A blocker‐resistant, fast‐decaying, intermediate‐threshold calcium current in palaeocortical pyramidal neurons

The whole‐cell patch‐clamp technique was used to record Ca 2+ currents in acutely dissociated neurons from layer II of guinea‐pig piriform cortex (PC). Ba 2+ (5 m m ) was used as charge carrier. In a subpopulation of layer II cells (≈ 22%) total Ba 2+ currents (I Ba s) displayed a high degree (> 70%) of inactivation after 300 ms of steady depolarization. The application of L‐, N‐ and P/Q‐type Ca 2+ ‐channel blockers to these high‐decay I Ba s left their fast inactivating component largely unaffected. The inactivation phase of the blocker‐resistant, fast‐decaying I Ba thus isolated had a bi‐exponential time course, with a fast time constant of ≈ 20 ms and a slower time constant of ≈ 100 ms at voltage levels positive to −10 mV. The voltage dependence of activation of the blocker‐resistant, fast‐decaying I Ba was shifted by ≈ 7–9 mV in the negative direction in comparison with those of other pharmacologically and/or kinetically different high‐voltage‐activated Ca 2+ currents. We named this blocker‐resistant, fast‐decaying, intermediate‐threshold current I Rfi . The amplitude of I Rfi decreased only slightly (by ≈ 9%) when extracellular Ca 2+ was substituted for Ba 2+ , in contrast with that of slowly decaying, high‐voltage‐activated currents, which was reduced by ≈ 41% on average.
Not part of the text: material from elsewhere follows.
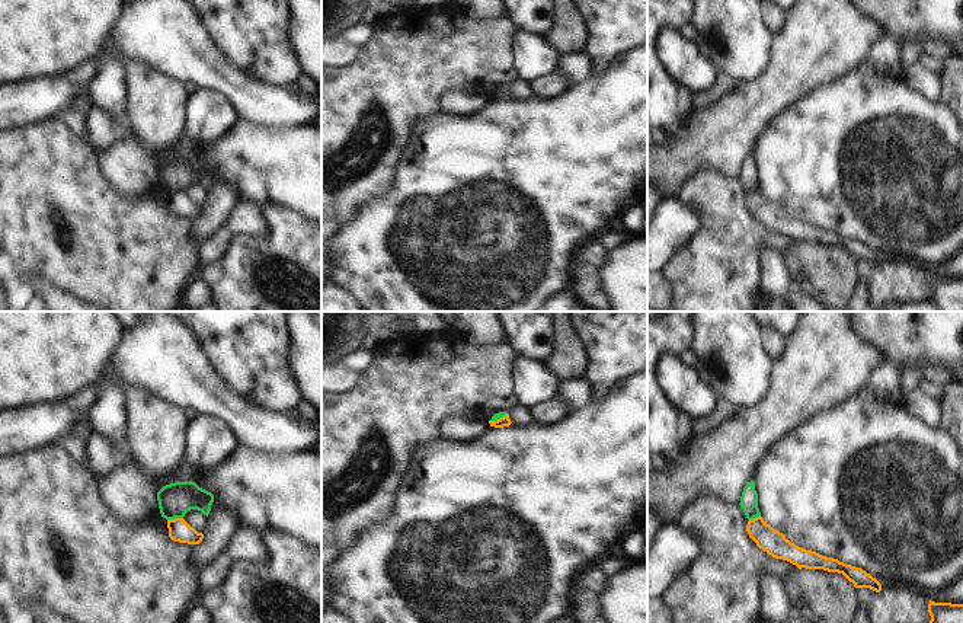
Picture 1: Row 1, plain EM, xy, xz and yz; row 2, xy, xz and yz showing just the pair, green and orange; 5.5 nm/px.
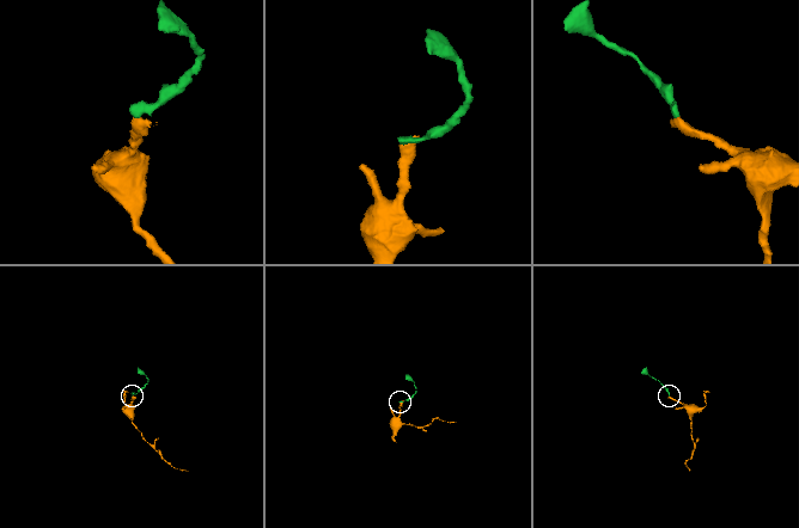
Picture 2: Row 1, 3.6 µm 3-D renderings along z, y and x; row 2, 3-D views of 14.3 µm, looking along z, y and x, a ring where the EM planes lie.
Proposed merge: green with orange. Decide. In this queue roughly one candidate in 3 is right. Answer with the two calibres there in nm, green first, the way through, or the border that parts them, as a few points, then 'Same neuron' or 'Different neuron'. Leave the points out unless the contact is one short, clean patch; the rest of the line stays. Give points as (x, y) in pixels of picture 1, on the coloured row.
Thickness 190 nm (green) against 120 nm. Boundary: xy (182, 517), (168, 520). Different neuron.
Moreover, I Rfi was substantially inhibited by low concentrations of Ni 2+ (50 μ m ). We conclude that I Rfi , because of its fast inactivation kinetics, intermediate threshold of activation and resistance to organic blockers, represents a definite, identifiable Ca 2+ current different from classical high‐voltage‐activated currents and clearly distinguishable from classical I T . The striking similarity found between I Rfi and Ca 2+ currents resulting from heterologous expression of α 1E ‐type channel subunits is discussed.